The Symphony No. 4, Op. 71 by Malcolm Arnold was finished on 13 July 1960. It is in four movements:

I. Allegro
II. Vivace ma non troppo
III. Andantino
IV. Con fuoco

The work was commissioned by William Glock for the BBC. The composer conducted the first performance with the BBC Symphony Orchestra on 2 November 1960 at the Royal Festival Hall.

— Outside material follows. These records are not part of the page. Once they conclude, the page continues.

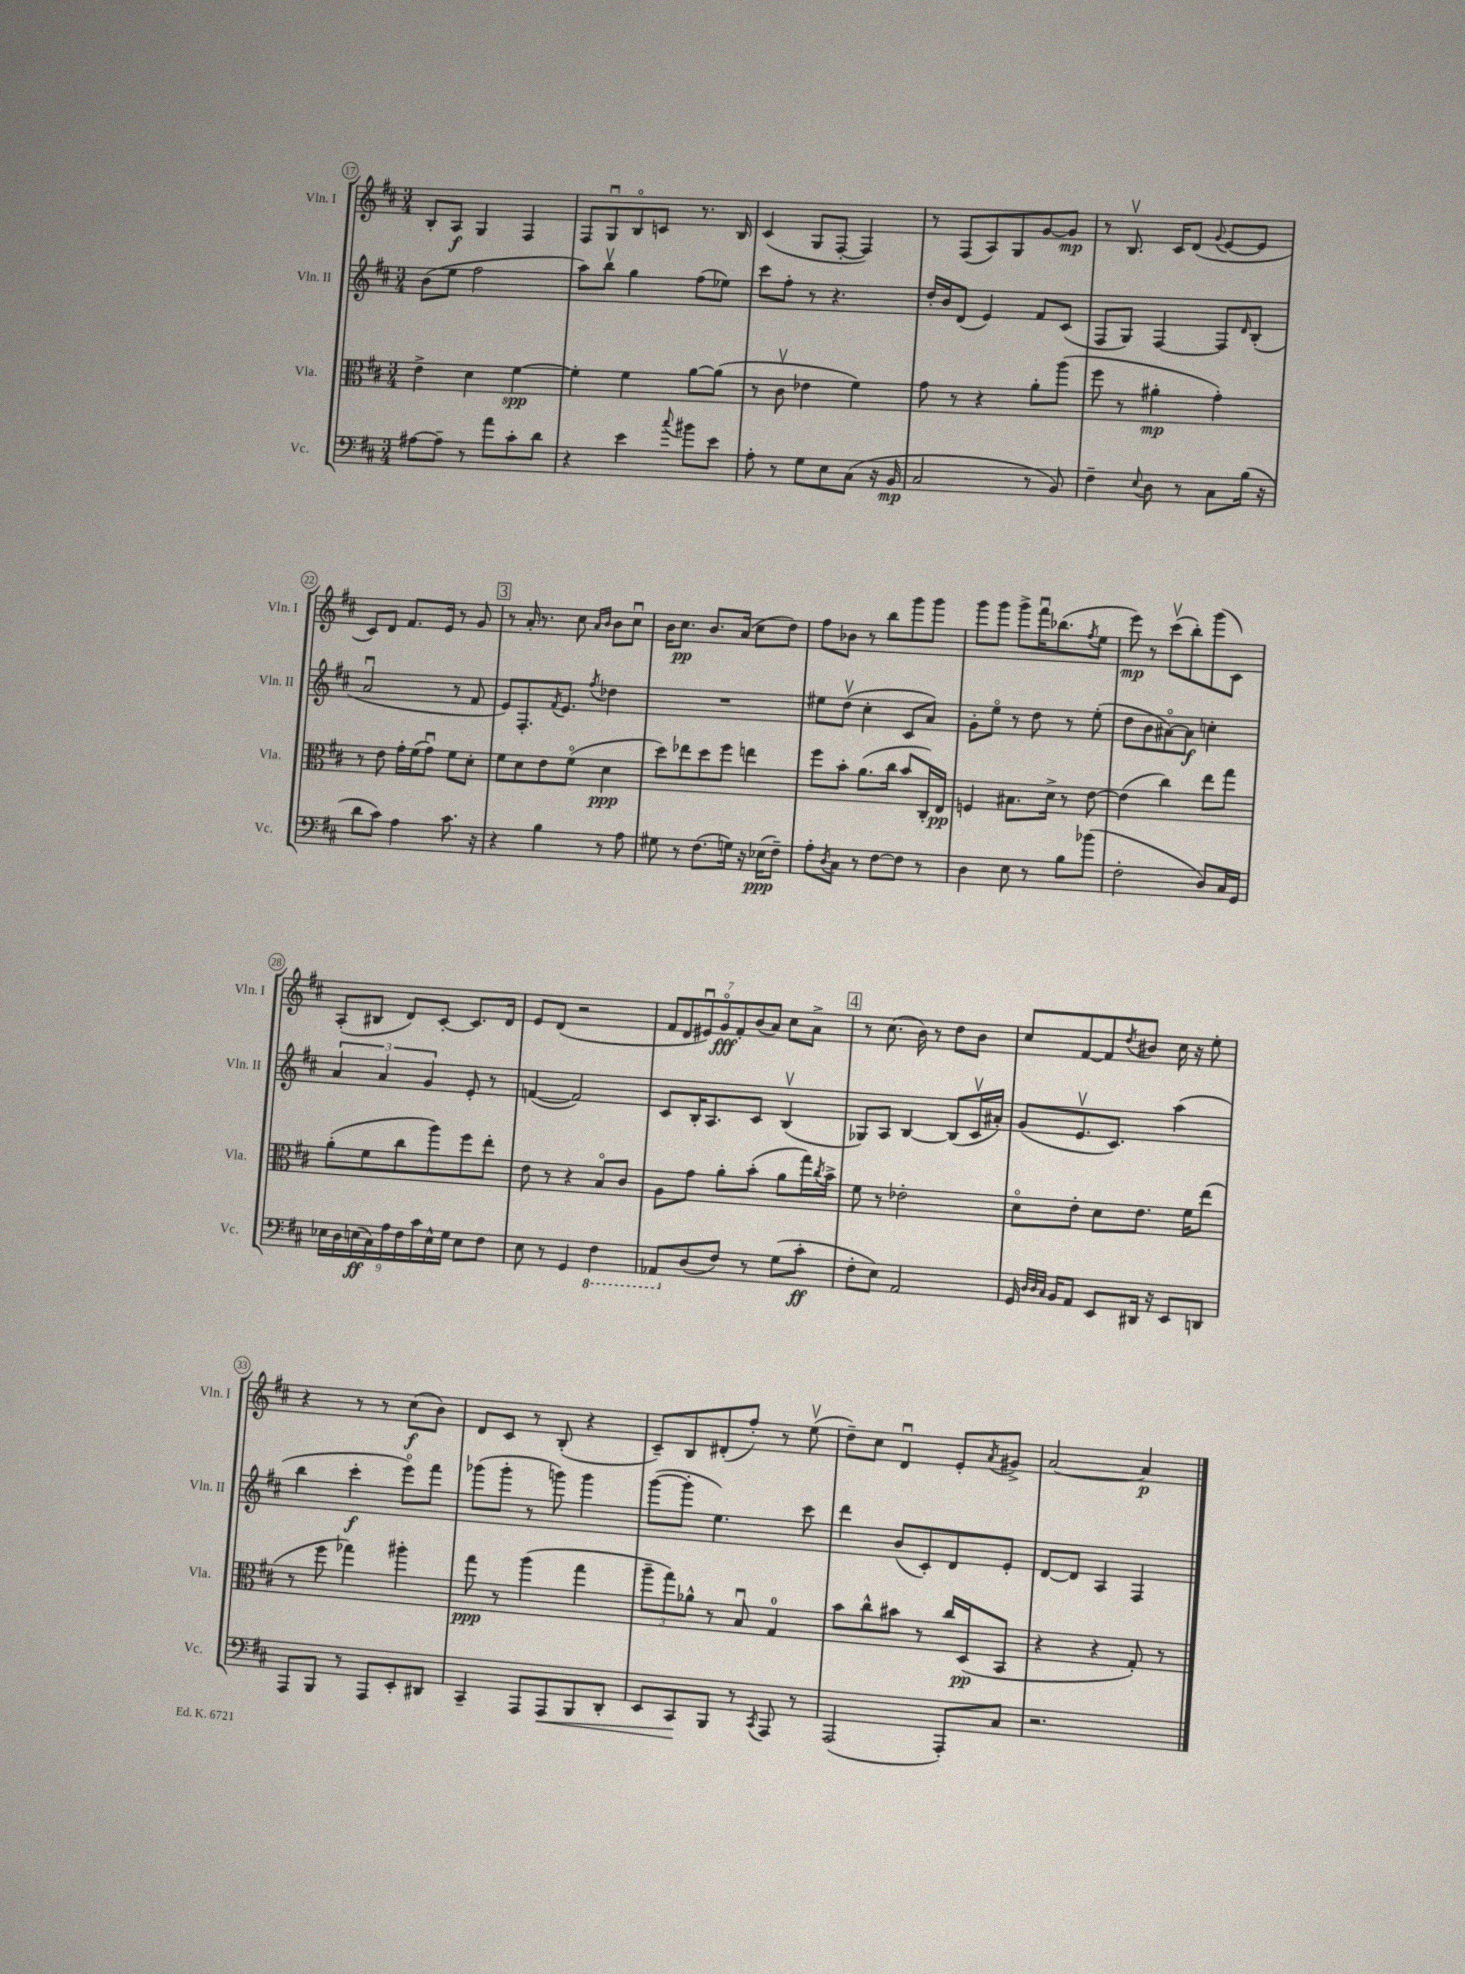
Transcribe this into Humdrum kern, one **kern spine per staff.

**kern	**kern	**kern	**kern
*staff4	*staff3	*staff2	*staff1
*clefF4	*clefC3	*clefG2	*clefG2
*k[f#c#]	*k[f#c#]	*k[f#c#]	*k[f#c#]
*M3/4	*M3/4	*M3/4	*M3/4
[8A#	4e^	(8b	8B'
8A#~]	.	8ee	8A
8r	4d	2ff#	4G
8a	.	.	.
8c#'	[4f#	.	4F#
8d	.	.	.
=	=	=	=
4r	4f#']	8aa)	8F#
.	.	8bbv	8Gu
4e	4f#	4gg	8Bo
.	.	.	8c
8qqcc#	.	.	.
8b#	[8a	(8ff#	8.r
8e	(8a]	8ee-)	.
.	.	.	16B
=	=	=	=
8A'	8r	8ccc#	(4c#
8r	8c#v	8ff#'	.
8G	4e-	8r	8G
8E	.	4.r	[8F#'
(8C#	4f#)	.	4F#])
16r	.	.	.
16BB	.	.	.
=	=	=	=
2C#	8g	16dd'	8r
.	.	16b	.
.	8r	(8d	(8F#
.	4r	4e)	8A)
.	.	.	8G
8r	8a'	8f#	[8g
8BB)	(8aa	(8c#	8g]
=	=	=	=
4F#~	8ff#	8F#	8r
.	8r	8G)	8.Bv
8qqE	.	.	.
8D	4a#'	[4F#	.
.	.	.	16c#
8r	.	.	(8d
.	.	.	8qqg
8C#	4g')	8F#]	[8e
.	.	16qqd	.
(16B	.	(8B'	8e]
16r	.	.	.
=	=	=	=
8d	8r	2au	8c#)
8c#)	8e	.	8d
4A	16g'	.	8.f#
.	(16f#	.	.
.	8gu)	.	.
.	.	.	16e
8.c#	8f#	8r	8r
.	8d'	8f#	8g
16r	.	.	.
=	=	=	=
4r	8f#	8e)	8r
.	8d	8.F#'	16a'
.	.	.	8.r
4B	8e	.	.
.	.	8qf#	.
.	.	8.e	.
.	(8f#o	.	8cc#
.	.	.	16qqa
.	.	8qff#	16qqb
8r	4d	4dd-	8b
8A	.	.	8cc#u
=	=	=	=
8G#	8dd)	2.r	16b
.	.	.	8.cc#
8r	8ee-	.	.
(8.F#	8dd	.	8.b
.	8ff#	.	.
16G)	.	.	(16a
16r	4ee	.	8cc#
(16E-	.	.	.
8F#~)	.	.	8dd)
=	=	=	=
8A'	8ff#	8ee#	8ff#
8qD	.	.	.
8C#	8b'	(8ddv	8b-
8r	(8.a	4cc#'	8r
[8F#	.	.	8bb
.	16cc#	.	.
8F#]	8b	8c#	8ggg
8r	16C#')	8a)	8ggg
.	16E	.	.
=	=	=	=
4D	4F	8g'	8ggg
.	.	8eeo	8ggg
8E	8.B#	8r	8ggg^
8r	.	8dd	16fff#u
.	16d^	.	(8.bb-
8B	8r	8r	.
.	.	.	8qff#
(8b-	[8e	(8ee'	8ee
=	=	=	=
2F#'	(4e]	8dd	8eee)
.	.	8b	8r
.	4cc#)	[8a#o)	(8ccc#v
.	.	8a#]	8bb')
8D)	8ee	4cc'	(8ggg
16C#	8gg	.	8c#)
16GG	.	.	.
=	=	=	=
18E-	(8a'	6a	(8A'
18D	.	.	.
(18E	.	.	.
.	8f#	.	8B#
18C#)	.	6a	.
18A	.	.	.
.	8cc#	.	8d)
18F#	.	.	.
18c#	.	6g	.
.	8aa)	.	[8c#'
18E^^	.	.	.
18G	.	.	.
8E	8ff#	8e'	8.c#]
8F#	8ee'	8r	.
.	.	.	16d
=	=	=	=
8E	8e	([4f	8e
8r	8r	.	(8d
4GG	4r	2f])	2r
4FF#	8Bo	.	.
.	8c#	.	.
=	=	=	=
8AAA-	8A	8c#	14f#
.	.	.	14d
(8D	8g	16B'	.
.	.	.	14e#u)
.	.	8.A	.
.	.	.	14go
8F#)	8a'	.	.
.	.	.	14f#'
.	.	.	(14b
8r	(8b'	8c#	.
.	.	.	14a)
(8G	8a	(4Bv	8cc#
8c#'	16gg)	.	8a^
.	8qcc#	.	.
.	16b^	.	.
=	=	=	=
8F#'	8f#	8G-)	8r
8E)	8r	8A	(8.cc#
2AA	2e-'	[4B	.
.	.	.	16b)
.	.	.	8r
.	.	(8B]	8dd
.	.	16c#v	8b
.	.	16a#')	.
=	=	=	=
16GG	8do	(8g	8cc#
32qqD	.	.	.
32qqD	.	.	.
32qqC#	.	.	.
16BB	.	.	.
8AA	8e'	8.ev	[8f#
8EE	8d	.	8f#]
.	.	8.c#)	.
.	.	.	8qdd
16DD#	8.e	.	8b#
16r	.	.	.
8EE	.	(4aa	16cc#
.	16f#	.	16r
8DD	(8ee	.	8ee'
=	=	=	=
8AAA	8r	4bb	4r
8BBB	8ff#	.	.
8r	4gg-)	4ccc#'	8r
8AAA	.	.	8r
8EE'	4aa#'	8eeeo)	(8cc#
8DD#	.	8fff#	8b)
=	=	=	=
4CC#~	8gg	(8ggg-	8d
.	8r	8ggg-'	8c#
8AAA	(4aa	8r	8r
8AAA	.	8ggg)	(8B'
8BBB	4gg	4ggg	4r
8DD'	.	.	.
=	=	=	=
8EE	12aa~	([8ggg	8c#~)
.	12gg)	.	.
8CC#	.	8ggg']	8B
.	12a-^^	.	.
8BBB	8r	4.ee)	(8d#'
8r	8Bu	.	8ff#')
8qCC#	.	.	.
8AAA	4G	.	8r
8r	.	8ccc#	(8eev
=	=	=	=
(2AAA	8b	4ddd	8dd~)
.	8cc#^^	.	8cc#
.	8b#	(8b	4du
.	8r	8c#')	.
8AAA')	16cc#	8d	8e'
.	(16D	.	.
.	.	.	8qa
8C#	8BB	8e'	8g#^
=	=	=	=
2.r	4r	[8d	[2a
.	.	8d]	.
.	4r	4A	.
.	8G')	4F#	4a]
.	8r	.	.
==	==	==	==
*-	*-	*-	*-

The composer wrote in 1971 that the symphony was a reaction to the Notting Hill race riots of 1958. He was appalled that such a thing could happen in Britain. And expressed his hope that it might help to spread the idea of racial integration.

Instrumentation
The symphony is scored for the following large orchestra:

Piccolo, 2 flutes, 2 oboes, 2 clarinets, 2 bassoons, contrabassoon, 4 horns, 3 trumpets, 3 trombones, tuba, timpani, bass drum, snare drum, bongos, tom-toms, maracas, tam-tam, marimba, celesta, harp and strings.

Commercial recordings
1974  Malcolm Arnold and the BBC Symphony Orchestra on ARIES LP (Bootleg of the 2nd performance in 1960, the credits on the LP are bogus)
1990  Malcolm Arnold and the London Philharmonic Orchestra on Lyrita SRCD.200 (Lyrita's first CD only release)
1994 Richard Hickox and the London Symphony Orchestra on Chandos Records CHAN 9290 
1996 Vernon Handley and the Royal Liverpool Philharmonic on Conifer Records 75605-51258-2 (re-released on Decca 4765337)
1998 Andrew Penny and the RTÉ National Symphony Orchestra on Naxos Records 8.553739 (recorded 13–14 June 1996, in the presence of the composer)

References
Chester-Novello page on the Symphony Contains programme notes by the composer.